How does the data below read from its first line through the line containing "４．使用「AFTEE先享後付」時，將依據個別帳號之用戶狀況，依本公司即"? Print those lines exactly.

==*==

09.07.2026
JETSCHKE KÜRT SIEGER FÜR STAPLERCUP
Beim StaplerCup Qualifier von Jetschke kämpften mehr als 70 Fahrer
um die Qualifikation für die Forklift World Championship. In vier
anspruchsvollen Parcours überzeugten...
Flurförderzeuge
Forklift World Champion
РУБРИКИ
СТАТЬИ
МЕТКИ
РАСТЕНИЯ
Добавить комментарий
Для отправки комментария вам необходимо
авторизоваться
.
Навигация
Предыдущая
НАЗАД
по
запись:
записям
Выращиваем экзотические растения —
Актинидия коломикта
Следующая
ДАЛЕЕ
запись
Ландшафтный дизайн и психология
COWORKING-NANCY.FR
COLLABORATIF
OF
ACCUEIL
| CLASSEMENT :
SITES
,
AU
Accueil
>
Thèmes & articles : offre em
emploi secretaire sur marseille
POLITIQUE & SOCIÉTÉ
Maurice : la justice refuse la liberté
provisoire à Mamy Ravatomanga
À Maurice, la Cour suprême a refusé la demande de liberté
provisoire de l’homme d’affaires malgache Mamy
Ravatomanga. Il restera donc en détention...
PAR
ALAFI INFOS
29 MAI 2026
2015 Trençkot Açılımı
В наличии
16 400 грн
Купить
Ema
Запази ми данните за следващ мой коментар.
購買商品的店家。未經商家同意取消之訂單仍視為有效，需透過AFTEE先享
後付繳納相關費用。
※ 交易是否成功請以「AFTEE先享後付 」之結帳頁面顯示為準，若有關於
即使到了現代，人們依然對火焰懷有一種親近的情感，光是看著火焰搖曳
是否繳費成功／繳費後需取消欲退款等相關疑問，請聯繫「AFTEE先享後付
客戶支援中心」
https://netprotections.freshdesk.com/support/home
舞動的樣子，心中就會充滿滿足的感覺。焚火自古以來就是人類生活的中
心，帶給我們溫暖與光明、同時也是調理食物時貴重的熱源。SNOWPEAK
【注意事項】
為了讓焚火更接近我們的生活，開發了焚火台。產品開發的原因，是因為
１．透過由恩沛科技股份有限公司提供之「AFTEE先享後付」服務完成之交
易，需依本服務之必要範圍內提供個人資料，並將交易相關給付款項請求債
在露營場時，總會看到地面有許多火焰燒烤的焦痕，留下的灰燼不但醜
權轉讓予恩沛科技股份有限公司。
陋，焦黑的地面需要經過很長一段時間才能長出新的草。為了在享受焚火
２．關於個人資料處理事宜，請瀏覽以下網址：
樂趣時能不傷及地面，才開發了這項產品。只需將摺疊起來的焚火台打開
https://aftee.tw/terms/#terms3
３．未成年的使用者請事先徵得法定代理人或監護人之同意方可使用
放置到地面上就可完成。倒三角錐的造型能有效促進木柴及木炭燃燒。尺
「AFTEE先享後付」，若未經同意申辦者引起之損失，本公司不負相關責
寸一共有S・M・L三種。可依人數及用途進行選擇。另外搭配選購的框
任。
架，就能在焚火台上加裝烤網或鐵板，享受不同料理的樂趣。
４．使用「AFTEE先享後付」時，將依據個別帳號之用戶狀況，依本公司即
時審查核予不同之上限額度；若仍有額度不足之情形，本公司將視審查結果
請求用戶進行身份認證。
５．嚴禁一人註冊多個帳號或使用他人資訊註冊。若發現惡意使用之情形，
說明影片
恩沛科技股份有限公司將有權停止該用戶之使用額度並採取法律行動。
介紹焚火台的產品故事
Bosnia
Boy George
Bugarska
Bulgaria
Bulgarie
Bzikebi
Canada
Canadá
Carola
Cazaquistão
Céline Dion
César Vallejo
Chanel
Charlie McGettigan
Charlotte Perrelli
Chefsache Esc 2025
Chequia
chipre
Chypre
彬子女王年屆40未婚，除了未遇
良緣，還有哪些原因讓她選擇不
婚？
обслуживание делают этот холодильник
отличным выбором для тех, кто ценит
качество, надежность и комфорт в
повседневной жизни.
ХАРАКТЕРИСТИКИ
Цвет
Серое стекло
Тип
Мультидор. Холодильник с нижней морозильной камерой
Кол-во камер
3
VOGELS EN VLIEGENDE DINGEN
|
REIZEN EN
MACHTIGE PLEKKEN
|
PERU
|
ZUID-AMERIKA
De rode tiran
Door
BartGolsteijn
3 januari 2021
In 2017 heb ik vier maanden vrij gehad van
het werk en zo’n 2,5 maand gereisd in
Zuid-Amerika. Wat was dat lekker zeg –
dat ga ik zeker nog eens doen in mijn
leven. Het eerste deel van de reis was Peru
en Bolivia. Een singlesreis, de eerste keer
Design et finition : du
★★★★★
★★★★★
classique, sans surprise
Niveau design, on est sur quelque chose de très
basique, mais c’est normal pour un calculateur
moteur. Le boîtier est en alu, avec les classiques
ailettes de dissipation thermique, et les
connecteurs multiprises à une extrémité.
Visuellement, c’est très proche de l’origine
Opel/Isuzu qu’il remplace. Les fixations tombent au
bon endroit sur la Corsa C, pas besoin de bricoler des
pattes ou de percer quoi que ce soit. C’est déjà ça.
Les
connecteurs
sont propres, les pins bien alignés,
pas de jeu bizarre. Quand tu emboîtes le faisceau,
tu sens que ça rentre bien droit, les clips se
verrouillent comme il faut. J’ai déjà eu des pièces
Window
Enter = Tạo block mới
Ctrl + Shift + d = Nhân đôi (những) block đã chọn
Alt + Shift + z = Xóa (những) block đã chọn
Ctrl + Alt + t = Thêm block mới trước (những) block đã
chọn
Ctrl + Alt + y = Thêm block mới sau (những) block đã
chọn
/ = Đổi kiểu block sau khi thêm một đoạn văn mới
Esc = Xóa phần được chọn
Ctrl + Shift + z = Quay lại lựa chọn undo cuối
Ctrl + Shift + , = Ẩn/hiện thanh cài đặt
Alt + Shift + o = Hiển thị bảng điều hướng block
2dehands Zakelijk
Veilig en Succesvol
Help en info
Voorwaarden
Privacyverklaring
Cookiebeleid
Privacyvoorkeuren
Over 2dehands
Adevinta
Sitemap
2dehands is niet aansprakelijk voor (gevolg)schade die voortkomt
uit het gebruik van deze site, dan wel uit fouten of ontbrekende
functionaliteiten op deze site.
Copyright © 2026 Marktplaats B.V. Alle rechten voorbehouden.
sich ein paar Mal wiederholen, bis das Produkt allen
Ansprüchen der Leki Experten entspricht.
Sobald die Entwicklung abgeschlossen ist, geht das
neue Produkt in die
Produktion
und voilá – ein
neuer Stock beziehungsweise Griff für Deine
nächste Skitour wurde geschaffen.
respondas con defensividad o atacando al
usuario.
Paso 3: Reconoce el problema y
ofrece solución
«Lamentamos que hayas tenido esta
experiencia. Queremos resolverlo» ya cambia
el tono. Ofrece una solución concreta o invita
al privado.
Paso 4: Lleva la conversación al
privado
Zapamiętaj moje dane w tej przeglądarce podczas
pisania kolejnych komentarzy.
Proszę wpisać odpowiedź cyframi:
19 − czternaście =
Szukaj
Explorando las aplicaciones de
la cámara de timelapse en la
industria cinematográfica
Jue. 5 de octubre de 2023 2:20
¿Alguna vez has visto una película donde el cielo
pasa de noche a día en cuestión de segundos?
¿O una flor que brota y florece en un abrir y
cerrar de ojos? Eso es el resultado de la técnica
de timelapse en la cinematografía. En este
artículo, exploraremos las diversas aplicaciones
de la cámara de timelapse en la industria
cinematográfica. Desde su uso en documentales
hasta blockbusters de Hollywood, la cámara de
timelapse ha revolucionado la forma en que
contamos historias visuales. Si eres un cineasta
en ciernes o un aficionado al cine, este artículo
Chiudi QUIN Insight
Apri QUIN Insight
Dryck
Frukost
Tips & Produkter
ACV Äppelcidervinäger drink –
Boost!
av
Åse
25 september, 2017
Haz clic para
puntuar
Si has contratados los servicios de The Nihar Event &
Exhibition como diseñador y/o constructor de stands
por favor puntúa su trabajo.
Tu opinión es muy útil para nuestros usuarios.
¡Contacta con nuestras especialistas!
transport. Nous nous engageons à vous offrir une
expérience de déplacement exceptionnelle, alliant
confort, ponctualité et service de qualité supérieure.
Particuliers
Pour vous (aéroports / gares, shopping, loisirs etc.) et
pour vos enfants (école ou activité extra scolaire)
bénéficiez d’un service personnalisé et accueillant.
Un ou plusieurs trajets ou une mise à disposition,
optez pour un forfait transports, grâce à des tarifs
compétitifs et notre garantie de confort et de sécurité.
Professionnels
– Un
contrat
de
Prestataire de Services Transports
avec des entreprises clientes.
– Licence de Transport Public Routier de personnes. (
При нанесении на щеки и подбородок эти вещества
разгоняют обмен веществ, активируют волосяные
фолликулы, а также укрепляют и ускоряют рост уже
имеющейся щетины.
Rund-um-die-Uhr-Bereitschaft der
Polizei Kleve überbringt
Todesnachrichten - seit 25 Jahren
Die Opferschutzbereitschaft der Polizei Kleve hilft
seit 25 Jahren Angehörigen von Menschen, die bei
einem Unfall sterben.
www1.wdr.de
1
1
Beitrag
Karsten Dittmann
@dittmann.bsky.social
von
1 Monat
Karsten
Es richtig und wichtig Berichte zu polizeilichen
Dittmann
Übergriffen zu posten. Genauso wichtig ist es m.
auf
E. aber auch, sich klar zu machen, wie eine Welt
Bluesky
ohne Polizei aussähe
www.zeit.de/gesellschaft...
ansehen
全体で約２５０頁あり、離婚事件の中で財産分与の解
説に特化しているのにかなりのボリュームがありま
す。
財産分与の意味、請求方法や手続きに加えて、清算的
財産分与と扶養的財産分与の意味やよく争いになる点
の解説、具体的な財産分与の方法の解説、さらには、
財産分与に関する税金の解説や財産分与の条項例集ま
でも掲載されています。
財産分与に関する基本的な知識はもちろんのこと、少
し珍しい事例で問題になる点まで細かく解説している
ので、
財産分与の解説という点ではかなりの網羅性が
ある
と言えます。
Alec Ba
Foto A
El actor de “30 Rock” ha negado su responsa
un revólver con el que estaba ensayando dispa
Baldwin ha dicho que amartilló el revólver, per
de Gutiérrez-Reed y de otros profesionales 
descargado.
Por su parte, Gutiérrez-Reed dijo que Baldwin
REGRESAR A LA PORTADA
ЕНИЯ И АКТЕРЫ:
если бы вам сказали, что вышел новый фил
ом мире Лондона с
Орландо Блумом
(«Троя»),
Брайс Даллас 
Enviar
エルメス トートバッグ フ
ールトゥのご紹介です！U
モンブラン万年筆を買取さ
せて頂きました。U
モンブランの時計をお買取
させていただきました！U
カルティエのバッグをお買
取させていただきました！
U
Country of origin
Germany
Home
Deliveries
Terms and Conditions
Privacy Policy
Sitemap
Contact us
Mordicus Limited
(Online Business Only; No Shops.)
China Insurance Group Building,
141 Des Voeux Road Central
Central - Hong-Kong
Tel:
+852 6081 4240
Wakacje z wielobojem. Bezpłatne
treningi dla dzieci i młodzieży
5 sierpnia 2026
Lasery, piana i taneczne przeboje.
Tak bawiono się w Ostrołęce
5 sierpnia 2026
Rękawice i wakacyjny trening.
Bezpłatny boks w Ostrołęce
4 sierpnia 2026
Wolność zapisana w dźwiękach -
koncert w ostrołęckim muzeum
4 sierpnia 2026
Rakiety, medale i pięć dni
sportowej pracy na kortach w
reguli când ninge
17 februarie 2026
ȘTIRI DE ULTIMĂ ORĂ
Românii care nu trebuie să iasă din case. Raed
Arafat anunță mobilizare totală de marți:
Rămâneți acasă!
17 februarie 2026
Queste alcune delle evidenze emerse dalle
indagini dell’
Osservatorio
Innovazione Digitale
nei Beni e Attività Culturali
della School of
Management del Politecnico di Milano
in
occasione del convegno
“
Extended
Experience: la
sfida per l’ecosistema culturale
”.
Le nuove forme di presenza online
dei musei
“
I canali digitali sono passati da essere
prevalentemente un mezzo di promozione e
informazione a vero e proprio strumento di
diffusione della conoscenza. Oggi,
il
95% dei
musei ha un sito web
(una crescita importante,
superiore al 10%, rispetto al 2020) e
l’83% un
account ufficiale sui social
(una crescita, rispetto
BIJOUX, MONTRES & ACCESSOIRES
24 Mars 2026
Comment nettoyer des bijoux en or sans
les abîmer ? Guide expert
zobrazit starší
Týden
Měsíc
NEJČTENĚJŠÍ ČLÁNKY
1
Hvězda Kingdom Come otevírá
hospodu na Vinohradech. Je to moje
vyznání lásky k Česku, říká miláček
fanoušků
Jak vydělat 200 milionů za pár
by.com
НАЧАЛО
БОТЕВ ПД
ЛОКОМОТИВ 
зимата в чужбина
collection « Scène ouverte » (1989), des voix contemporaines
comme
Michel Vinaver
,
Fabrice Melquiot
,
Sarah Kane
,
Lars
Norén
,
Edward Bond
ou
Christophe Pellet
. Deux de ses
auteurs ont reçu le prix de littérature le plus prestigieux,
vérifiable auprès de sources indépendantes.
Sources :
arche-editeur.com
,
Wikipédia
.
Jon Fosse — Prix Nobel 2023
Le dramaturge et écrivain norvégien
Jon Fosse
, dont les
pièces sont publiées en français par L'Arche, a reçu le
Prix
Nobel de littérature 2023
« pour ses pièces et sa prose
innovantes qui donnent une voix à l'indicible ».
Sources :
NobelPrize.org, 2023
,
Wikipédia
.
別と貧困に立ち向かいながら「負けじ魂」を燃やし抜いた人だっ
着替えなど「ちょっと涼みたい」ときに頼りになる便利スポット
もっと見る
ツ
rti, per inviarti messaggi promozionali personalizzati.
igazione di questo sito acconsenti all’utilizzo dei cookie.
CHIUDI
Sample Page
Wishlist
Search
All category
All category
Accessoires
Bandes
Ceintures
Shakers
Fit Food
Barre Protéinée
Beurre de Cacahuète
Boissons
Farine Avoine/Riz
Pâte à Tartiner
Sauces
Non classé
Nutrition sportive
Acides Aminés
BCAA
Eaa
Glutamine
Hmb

==*==

**Output below**
09.07.2026
JETSCHKE KÜRT SIEGER FÜR STAPLERCUP
Beim StaplerCup Qualifier von Jetschke kämpften mehr als 70 Fahrer
um die Qualifikation für die Forklift World Championship. In vier
anspruchsvollen Parcours überzeugten...
Flurförderzeuge
Forklift World Champion
РУБРИКИ
СТАТЬИ
МЕТКИ
РАСТЕНИЯ
Добавить комментарий
Для отправки комментария вам необходимо
авторизоваться
.
Навигация
Предыдущая
НАЗАД
по
запись:
записям
Выращиваем экзотические растения —
Актинидия коломикта
Следующая
ДАЛЕЕ
запись
Ландшафтный дизайн и психология
COWORKING-NANCY.FR
COLLABORATIF
OF
ACCUEIL
| CLASSEMENT :
SITES
,
AU
Accueil
>
Thèmes & articles : offre em
emploi secretaire sur marseille
POLITIQUE & SOCIÉTÉ
Maurice : la justice refuse la liberté
provisoire à Mamy Ravatomanga
À Maurice, la Cour suprême a refusé la demande de liberté
provisoire de l’homme d’affaires malgache Mamy
Ravatomanga. Il restera donc en détention...
PAR
ALAFI INFOS
29 MAI 2026
2015 Trençkot Açılımı
В наличии
16 400 грн
Купить
Ema
Запази ми данните за следващ мой коментар.
購買商品的店家。未經商家同意取消之訂單仍視為有效，需透過AFTEE先享
後付繳納相關費用。
※ 交易是否成功請以「AFTEE先享後付 」之結帳頁面顯示為準，若有關於
即使到了現代，人們依然對火焰懷有一種親近的情感，光是看著火焰搖曳
是否繳費成功／繳費後需取消欲退款等相關疑問，請聯繫「AFTEE先享後付
客戶支援中心」
https://netprotections.freshdesk.com/support/home
舞動的樣子，心中就會充滿滿足的感覺。焚火自古以來就是人類生活的中
心，帶給我們溫暖與光明、同時也是調理食物時貴重的熱源。SNOWPEAK
【注意事項】
為了讓焚火更接近我們的生活，開發了焚火台。產品開發的原因，是因為
１．透過由恩沛科技股份有限公司提供之「AFTEE先享後付」服務完成之交
易，需依本服務之必要範圍內提供個人資料，並將交易相關給付款項請求債
在露營場時，總會看到地面有許多火焰燒烤的焦痕，留下的灰燼不但醜
權轉讓予恩沛科技股份有限公司。
陋，焦黑的地面需要經過很長一段時間才能長出新的草。為了在享受焚火
２．關於個人資料處理事宜，請瀏覽以下網址：
樂趣時能不傷及地面，才開發了這項產品。只需將摺疊起來的焚火台打開
https://aftee.tw/terms/#terms3
３．未成年的使用者請事先徵得法定代理人或監護人之同意方可使用
放置到地面上就可完成。倒三角錐的造型能有效促進木柴及木炭燃燒。尺
「AFTEE先享後付」，若未經同意申辦者引起之損失，本公司不負相關責
寸一共有S・M・L三種。可依人數及用途進行選擇。另外搭配選購的框
任。
架，就能在焚火台上加裝烤網或鐵板，享受不同料理的樂趣。
４．使用「AFTEE先享後付」時，將依據個別帳號之用戶狀況，依本公司即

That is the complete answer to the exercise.